DIRECTIONS:
Write a continuation of the ocean documentary transcript below, picking up after its final line.

╭─ EXTRACT

The Blue Planet (2001): Season 1, Episode 1 - Ocean World - full transcript

The ocean's influence dominates the world's weather systems and supports an enormous range of life. This first episode demonstrates the sheer scale, power and complexity of the "Blue Planet".

Dwarfed by the vast expanse
of the open ocean

the biggest animal
that has ever lived on our planet.

A blue whale, 30 metres long
and weighing over 200 tonnes

It's far bigger
than even the biggest dinosaur

Its tongue weighs as much as an elephant

Its heart is the size of a car

And some of its blood vessels are so wide
that you could swim down them

Its tail alone is the width
of a small aircraft wings

Its streamlining, close to perfection,
enables it to cruise at twenty knots

It's one of the fastest animals in the sea

The ocean's largest inhabitant feeds
Almost exclusively on one of the smallest



krill, a crustacean
just a few centimetres long

Gathered in a shoal,
krill stain the sea red and a single blue

whale in a day
can consume forty million of them

Despite the enormous size of blue whales,
we know very little about them

Their migration
routes are still a mystery and

we have absolutely no idea
where they go to breed

They are a dramatic reminder of how much

we still have to learn about the ocean and
the creatures that live there

Our planet is a blue planet

Over seventy percent of
it is covered by the sea

The Pacific Ocean
alone covers half the globe

You can fly across it non-stop
for twelve hours

and still see nothing
more than a speck of land

This series will reveal the complete
natural history of our ocean planet from



its familiar shores to the mysteries
of its deepest seas

By volume, the ocean makes up 97% of
the earth inhabitable space

And the sheer quantity of marine life

it contains far exceeds that
which inhabits the land

But life in the ocean
is not evenly spread.

╰─
╭─ ENTRIES

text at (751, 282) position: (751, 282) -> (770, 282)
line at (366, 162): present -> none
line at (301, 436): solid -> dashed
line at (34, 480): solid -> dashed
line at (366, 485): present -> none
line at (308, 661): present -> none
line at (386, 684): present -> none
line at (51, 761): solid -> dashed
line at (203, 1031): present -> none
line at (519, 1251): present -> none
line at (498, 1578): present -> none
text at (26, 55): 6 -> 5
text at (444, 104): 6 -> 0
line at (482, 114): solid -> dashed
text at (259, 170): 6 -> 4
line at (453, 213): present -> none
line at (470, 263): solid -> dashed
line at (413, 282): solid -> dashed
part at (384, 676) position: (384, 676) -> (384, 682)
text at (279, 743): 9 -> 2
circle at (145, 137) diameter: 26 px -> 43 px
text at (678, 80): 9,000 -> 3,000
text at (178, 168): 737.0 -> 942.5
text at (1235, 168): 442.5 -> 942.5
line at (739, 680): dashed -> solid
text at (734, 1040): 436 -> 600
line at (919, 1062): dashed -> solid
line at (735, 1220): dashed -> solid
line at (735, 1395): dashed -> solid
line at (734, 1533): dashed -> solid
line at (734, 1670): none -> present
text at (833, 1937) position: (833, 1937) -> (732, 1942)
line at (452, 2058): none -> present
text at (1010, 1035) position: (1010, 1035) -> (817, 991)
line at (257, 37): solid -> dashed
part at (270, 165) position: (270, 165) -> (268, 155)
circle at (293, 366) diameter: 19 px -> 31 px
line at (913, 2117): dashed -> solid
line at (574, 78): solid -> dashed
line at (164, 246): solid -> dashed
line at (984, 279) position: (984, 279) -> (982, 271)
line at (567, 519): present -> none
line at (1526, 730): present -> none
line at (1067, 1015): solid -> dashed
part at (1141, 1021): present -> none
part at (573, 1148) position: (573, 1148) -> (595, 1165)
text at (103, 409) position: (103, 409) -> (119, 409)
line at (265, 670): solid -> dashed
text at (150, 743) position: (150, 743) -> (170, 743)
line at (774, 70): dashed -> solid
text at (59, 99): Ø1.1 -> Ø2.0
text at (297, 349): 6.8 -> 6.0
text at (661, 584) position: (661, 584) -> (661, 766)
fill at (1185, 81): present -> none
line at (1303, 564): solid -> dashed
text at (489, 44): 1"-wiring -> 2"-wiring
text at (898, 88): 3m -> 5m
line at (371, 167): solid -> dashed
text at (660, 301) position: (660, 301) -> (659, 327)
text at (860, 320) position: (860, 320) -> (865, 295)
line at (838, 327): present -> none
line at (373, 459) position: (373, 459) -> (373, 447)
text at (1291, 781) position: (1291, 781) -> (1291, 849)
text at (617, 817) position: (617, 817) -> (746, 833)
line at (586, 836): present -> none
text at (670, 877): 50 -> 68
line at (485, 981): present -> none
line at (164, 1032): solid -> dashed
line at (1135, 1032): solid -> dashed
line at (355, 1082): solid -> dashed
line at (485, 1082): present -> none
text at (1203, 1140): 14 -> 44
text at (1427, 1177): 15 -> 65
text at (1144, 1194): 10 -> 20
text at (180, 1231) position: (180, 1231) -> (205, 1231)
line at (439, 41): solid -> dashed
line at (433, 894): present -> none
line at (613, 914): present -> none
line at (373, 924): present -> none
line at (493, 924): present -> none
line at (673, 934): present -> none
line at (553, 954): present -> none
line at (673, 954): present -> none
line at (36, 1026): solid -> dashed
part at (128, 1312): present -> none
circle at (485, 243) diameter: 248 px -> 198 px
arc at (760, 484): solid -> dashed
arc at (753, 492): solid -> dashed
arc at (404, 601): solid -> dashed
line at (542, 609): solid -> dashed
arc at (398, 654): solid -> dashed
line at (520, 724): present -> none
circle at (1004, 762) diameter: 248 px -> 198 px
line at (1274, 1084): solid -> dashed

╰─

TASK OUTPUT:
It's regulated by the path
of currents carrying nutrients

and the varying power of the sun

In this first programme
we will see how these two forces interact

to control the distribution of life
from the coral seas ...to the polar wastes

The sheer physical power
of the ocean dominates our planet

It profoundly influences
the weather of all the world

Water vapour rising
from it forms the clouds

and generates the storms that ultimately
will drench the land

The great waves
that roar in towards the shores

are dramatic demonstrations of its power

Waves originate far out at sea

There,
even gentle breezes can cause ripples

and ripples grow into swells

Out in the open ocean, unimpeded by land,
such swells can become gigantic

It's only when an ocean swell
eventually reaches shallow water

that it starts to break

As it approaches the coast

the water at the bottom of the swell
is slowed by contact with the sea bed

The top of the swell,
still travelling fast,

starts to roll over
and so the wave breaks

The ocean never rests.

Huge currents, such as the Gulf Stream,

keep its waters constantly
on the move all round the globe

It's these currents
more than any other factor

that control the distribution of
nutrients and life in the seas

A tiny island lost in the midst
of the Pacific

It's the tip of a huge mountain

that rises precipitously from
the sea floor thousands of metres below

The nearest land
is three hundred miles away

Isolated sea mounts
like this one create oases

where life can flourish...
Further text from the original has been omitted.